Pierre and Pam Omidyar: "In 2001, I publicly stated that we intend to give away the vast majority of our wealth during our lifetime. Our view is fairly simple. We have more money than our family will ever need. There’s no need to hold onto it when it can be put to use today, to help solve some of the world’s most intractable problems."

Of course, the publicity surrounding the launch of the website provided commentators with the opportunity to reflect on a society that produces so many billionaires. Steven Pearlstein offered this interesting, though wrong-headed, perspective:

In an article last year in The American Interest, Philip Auerswald and Zoltan Acs of George Mason University suggested that the defining characteristic of American capitalism is not only an entrepreneurial culture that generates great wealth but also a philanthropic infrastructure that recycles that wealth in ways that create more opportunity, more growth and more wealth. This virtuous cycle, they concluded, is the "inner dynamic of American capitalism and the source of its prosperity." They contrast that to socialist countries, where philanthropy is weak and government takes on the recycling role, or less-developed countries, where oligarchs' fortunes are not recycled at all.

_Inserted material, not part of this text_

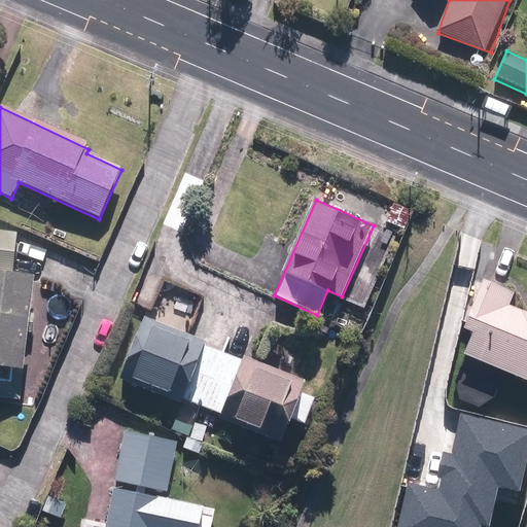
[(18,232),(0,229),(0,365),(23,369),(32,272),(13,270),(18,232)]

Auerswald and Acs are known as institutionalists because of their focus on institutional arrangements and behavioral norms in explaining why economies work. Not surprisingly, their views have been embraced by business types and free-market conservatives who shamelessly use them to justify small government, low taxes and minimal regulation. 

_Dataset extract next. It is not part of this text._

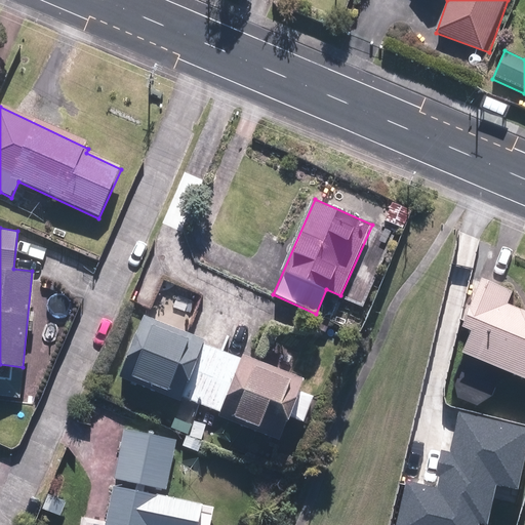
[(459,327),(468,330),(458,351),(524,379),(524,312),(507,305),(512,293),(462,272),(444,313),(462,321),(459,327)]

The problem with this approach, however, is that it focuses on only one of the institutions that have corrected for the inequalities inevitably created by a capitalist system. Yes, philanthropy has been important, but so have unions, which ensured a fair distribution of corporate profits. So have antitrust laws that prevented successful companies from snuffing out entrepreneurial competition. So have norms of corporate behavior that made it socially unacceptable for top corporate executives to pay themselves 350 times what their workers made. And so have tax-supported schools, playgrounds and hospitals that were good enough to be used by rich and poor alike. 

All of these institutions accounted for the vibrancy of the American economy by ensuring that prosperity was widely shared. But with the erosion of those institutions, that is no longer the case.

...

We are approaching a tipping point in America. When economic growth led to more jobs and higher incomes for wide swaths of the population, it didn't matter much that some people were smart enough or lucky enough to pull way ahead. But in recent decades, there has been a dramatic erosion in both the ideal and the reality of shared prosperity that threatens to paralyze our political system and undermine economic growth. 

With its "giving pledge," the Gang of 40 has taken an important step in revitalizing America's philanthropic institutions, but it will take much more to revive the virtuous cycle by which wealth begets opportunity which in turn begets more wealth. Whether at an individual company or in the country at large, it is the feeling that we are all in it together that creates the basis for a truly vibrant economy and just society. Trickle-down alone won't cut it.

The arguments that Pearlstein wants to make here are too complicated to examine in detail in this blog post, but I am especially interested in his assertion that "the virtuous cycle by which wealth begets opportunity which in turn begets more wealth" needs reviving. Think about that as you read the billionaires' letters, observing how many of them came from very modest origins. Then consider how many people you know who are not billionaires, but who have made a similar journey up the social ladder. Pearlstein wants to "revive the virtuous cycle," but I say that it was never dead.